Envoyer une candidature dès qu'une offre est en ligne, c'est une chose. Savoir combien de temps l'employeur va mettre pour répondre en est une autre. Au bout d'une semaine sans nouvelles, on se dit que le recruteur est peut-être débordé. Après deux semaines, on se dit clairement que c'est mort... Et pourtant, les entreprises françaises sont loin de boucler tous leurs recrutements en quelques jours.
Les nouvelles données de France Travail sur le sujet apportent un éclairage qui va peut-être rassurer tous ceux qui sont actuellement en recherche d'un emploi et tombent dans le désespoir sans signe de vie rapide. Entre le tri des candidatures, les entretiens, les validations en interne et parfois les congés de la personne qui doit justement donner son feu vert, une embauche peut facilement traîner en longueur.
Alors, combien de temps faut-il continuer à espérer ? Le nouveau repère donné par France Travail est assez parlant : en 2025, la moitié des recrutements ont été réalisés en moins de 48 jours, soit presque sept semaines. C'est deux jours de plus qu'en 2024. Il s'agit bien d'un délai médian de recrutement et non du temps exact nécessaire pour répondre à chaque CV : un candidat peut recevoir un refus dès le lendemain ou une proposition plusieurs semaines plus tard. Mais une fois cette barre dépassée, une bonne partie des recrutements sont déjà terminés.

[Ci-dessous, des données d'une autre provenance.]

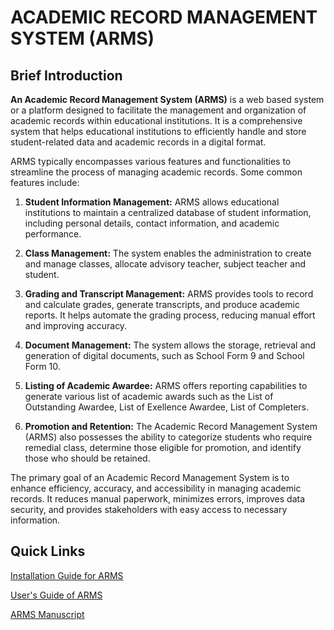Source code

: # **ACADEMIC RECORD MANAGEMENT SYSTEM (ARMS)**

## **Brief Introduction**
**An Academic Record Management System (ARMS)** is a web based system or a platform designed to facilitate the management and organization of academic records within educational institutions. It is a comprehensive system that helps educational institutions to efficiently handle and store student-related data and academic records in a digital format.

ARMS typically encompasses various features and functionalities to streamline the process of managing academic records. Some common features include:

1. **Student Information Management:** ARMS allows educational institutions to maintain a centralized database of student information, including personal details, contact information, and academic performance.

2. **Class Management:** The system enables the administration to create and manage classes, allocate advisory teacher, subject teacher and  student.

3. **Grading and Transcript Management:** ARMS provides tools to record and calculate grades, generate transcripts, and produce academic reports. It helps automate the grading process, reducing manual effort and improving accuracy.

4. **Document Management:** The system allows the storage,  retrieval and generation of digital documents, such as School Form 9 and School Form 10.

5. **Listing of Academic Awardee:** ARMS offers reporting capabilities to generate various list of academic awards such as the List of Outstanding Awardee, List of Exellence Awardee, List of Completers.

6. **Promotion and Retention:** The Academic Record Management System (ARMS) also possesses the ability to categorize students who require remedial class, determine those eligible for promotion, and identify those who should be retained.

The primary goal of an Academic Record Management System is to enhance efficiency, accuracy, and accessibility in managing academic records. It reduces manual paperwork, minimizes errors, improves data security, and provides stakeholders with easy access to necessary information.

## **Quick Links**

[Installation Guide for ARMS](URL)

[User's Guide of ARMS](URL)

[ARMS Manuscript](https://github.com/jeffreybanico/ARMS/blob/main/ARMS.pdf)







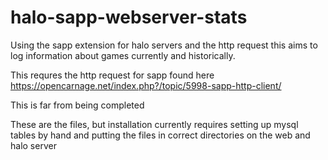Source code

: # halo-sapp-webserver-stats
Using the sapp extension for halo servers and the http request this aims to log information about games currently and historically.

This requres the http request for sapp found here https://opencarnage.net/index.php?/topic/5998-sapp-http-client/

This is far from being completed

These are the files, but installation currently requires setting up mysql tables by hand and putting the files in correct directories on the web and halo server
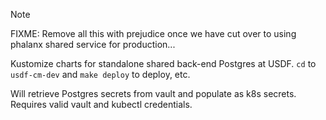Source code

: > [!NOTE]
> FIXME: Remove all this with prejudice once we have cut over to using phalanx
> shared service for production...

Kustomize charts for standalone shared back-end Postgres at USDF.  `cd` to
`usdf-cm-dev` and `make deploy` to deploy, etc.

Will retrieve Postgres secrets from vault and populate as k8s secrets.  Requires
valid vault and kubectl credentials.
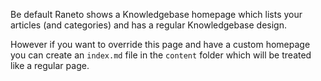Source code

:<!-- 
{
  "order":1,
  "targetAudience":"user",
  "title": "Custom Homepage",
  "version":"1.0.0"
}
-->

Be default Raneto shows a Knowledgebase homepage which lists your articles (and categories) and has
a regular Knowledgebase design.

However if you want to override this page and have a custom homepage you can create an `index.md` file
in the `content` folder which will be treated like a regular page.
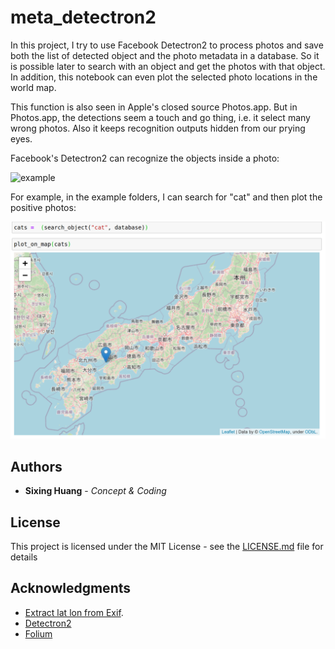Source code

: # meta_detectron2

In this project, I try to use Facebook Detectron2 to process photos and save both the list of detected object and the photo metadata in a database. So it is possible later to search with an object and get the photos with that object. In addition, this notebook can even plot the selected photo locations in the world map.

This function is also seen in Apple's closed source Photos.app. But in Photos.app, the detections seem a touch and go thing, i.e. it select many wrong photos. Also it keeps recognition outputs hidden from our prying eyes.


Facebook's Detectron2 can recognize the objects inside a photo:

![example](https://github.com/dgg32/meta_detectron2/blob/master/IMG_1743.jpeg_detectroned.jpeg)

For example, in the example folders, I can search for "cat" and then plot the positive photos:

![cat_search](https://github.com/dgg32/meta_detectron2/blob/master/Screenshot%20from%202020-05-27%2000-27-12.png)


## Authors

* **Sixing Huang** - *Concept & Coding*

## License

This project is licensed under the MIT License - see the [LICENSE.md](LICENSE.md) file for details

## Acknowledgments

* [Extract lat lon from Exif](https://developer.here.com/blog/getting-started-with-geocoding-exif-image-metadata-in-python3).
* [Detectron2](https://github.com/facebookresearch/detectron2)
* [Folium](https://python-visualization.github.io/folium/quickstart.html)
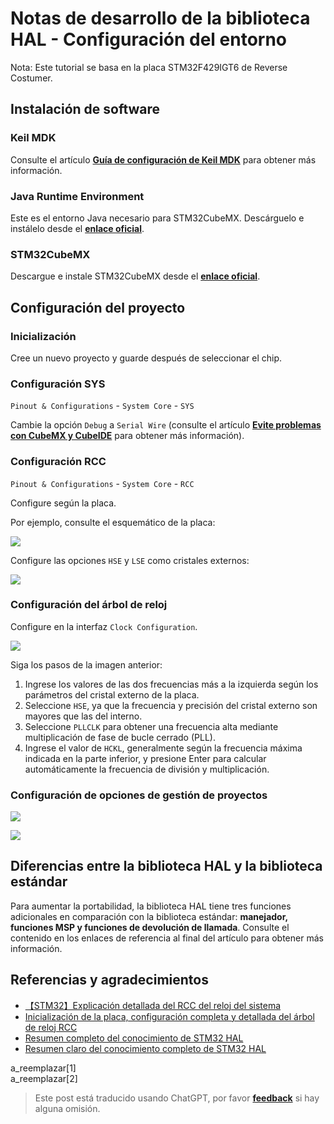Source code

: # Notas de desarrollo de la biblioteca HAL - Configuración del entorno

Nota: Este tutorial se basa en la placa STM32F429IGT6 de Reverse Costumer.

## Instalación de software

### Keil MDK

Consulte el artículo [**Guía de configuración de Keil MDK**](https://wiki-power.com/es/KeilMDK%E9%85%8D%E7%BD%AE%E6%8C%87%E5%8D%97) para obtener más información.

### Java Runtime Environment

Este es el entorno Java necesario para STM32CubeMX. Descárguelo e instálelo desde el [**enlace oficial**](https://www.java.com/en/download/).

### STM32CubeMX

Descargue e instale STM32CubeMX desde el [**enlace oficial**](https://my.st.com/content/my_st_com/zh/products/development-tools/software-development-tools/stm32-software-development-tools/stm32-configurators-and-code-generators/stm32cubemx.license=1611899126599.product=STM32CubeMX.version=6.1.1.html).

## Configuración del proyecto

### Inicialización

Cree un nuevo proyecto y guarde después de seleccionar el chip.

### Configuración SYS

`Pinout & Configurations` - `System Core` - `SYS`

Cambie la opción `Debug` a `Serial Wire` (consulte el artículo [**Evite problemas con CubeMX y CubeIDE**](https://wiki-power.com/es/CubeMX与CubeIDE避坑) para obtener más información).

### Configuración RCC

`Pinout & Configurations` - `System Core` - `RCC`

Configure según la placa.

Por ejemplo, consulte el esquemático de la placa:

![](https://wiki-media-1253965369.cos.ap-guangzhou.myqcloud.com/img/20210205205030.png)

Configure las opciones `HSE` y `LSE` como cristales externos:

![](https://wiki-media-1253965369.cos.ap-guangzhou.myqcloud.com/img/20210205205140.png)

### Configuración del árbol de reloj

Configure en la interfaz `Clock Configuration`.

![](https://wiki-media-1253965369.cos.ap-guangzhou.myqcloud.com/img/20210205205550.png)

Siga los pasos de la imagen anterior:

1. Ingrese los valores de las dos frecuencias más a la izquierda según los parámetros del cristal externo de la placa.
2. Seleccione `HSE`, ya que la frecuencia y precisión del cristal externo son mayores que las del interno.
3. Seleccione `PLLCLK` para obtener una frecuencia alta mediante multiplicación de fase de bucle cerrado (PLL).
4. Ingrese el valor de `HCKL`, generalmente según la frecuencia máxima indicada en la parte inferior, y presione Enter para calcular automáticamente la frecuencia de división y multiplicación.

### Configuración de opciones de gestión de proyectos

![](https://wiki-media-1253965369.cos.ap-guangzhou.myqcloud.com/img/20210130095224.png)

![](https://wiki-media-1253965369.cos.ap-guangzhou.myqcloud.com/img/20210130095239.png)

## Diferencias entre la biblioteca HAL y la biblioteca estándar

Para aumentar la portabilidad, la biblioteca HAL tiene tres funciones adicionales en comparación con la biblioteca estándar: **manejador, funciones MSP y funciones de devolución de llamada**. Consulte el contenido en los enlaces de referencia al final del artículo para obtener más información.

## Referencias y agradecimientos

- [【STM32】Explicación detallada del RCC del reloj del sistema](https://blog.csdn.net/as480133937/article/details/98845509)
- [Inicialización de la placa, configuración completa y detallada del árbol de reloj RCC](https://www.notion.so/2-RCC-770c0c454f954408a3956257aa0fb523)
- [Resumen completo del conocimiento de STM32 HAL](https://mp.weixin.qq.com/s/ffcjKtl7JdRibLRNGquGXA)
- [Resumen claro del conocimiento completo de STM32 HAL](https://mp.weixin.qq.com/s/qkj0fQS5NrCXmbppKEhaAg)

a_reemplazar[1]  
a_reemplazar[2]

> Este post está traducido usando ChatGPT, por favor [**feedback**](https://github.com/linyuxuanlin/Wiki_MkDocs/issues/new) si hay alguna omisión.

Dans les faits, il n'est évidemment pas nécessaire d'attendre 48 jours pour agir. Après un entretien, si le recruteur avait promis une réponse "en début de semaine prochaine" et que le jeudi suivant commence sérieusement à pointer son nez, une relance courte et polie est parfaitement légitime.
Et, tant qu'aucun contrat ou engagement ferme n'est sur la table, mieux vaut continuer à répondre à d'autres annonces en parallèle. C'est probablement le meilleur moyen d'éviter le grand classique de la recherche d'emploi : attendre pendant des semaines une entreprise qui, de son côté, est déjà passée à autre chose sans parfois avoir eu l'élégance de vous le dire.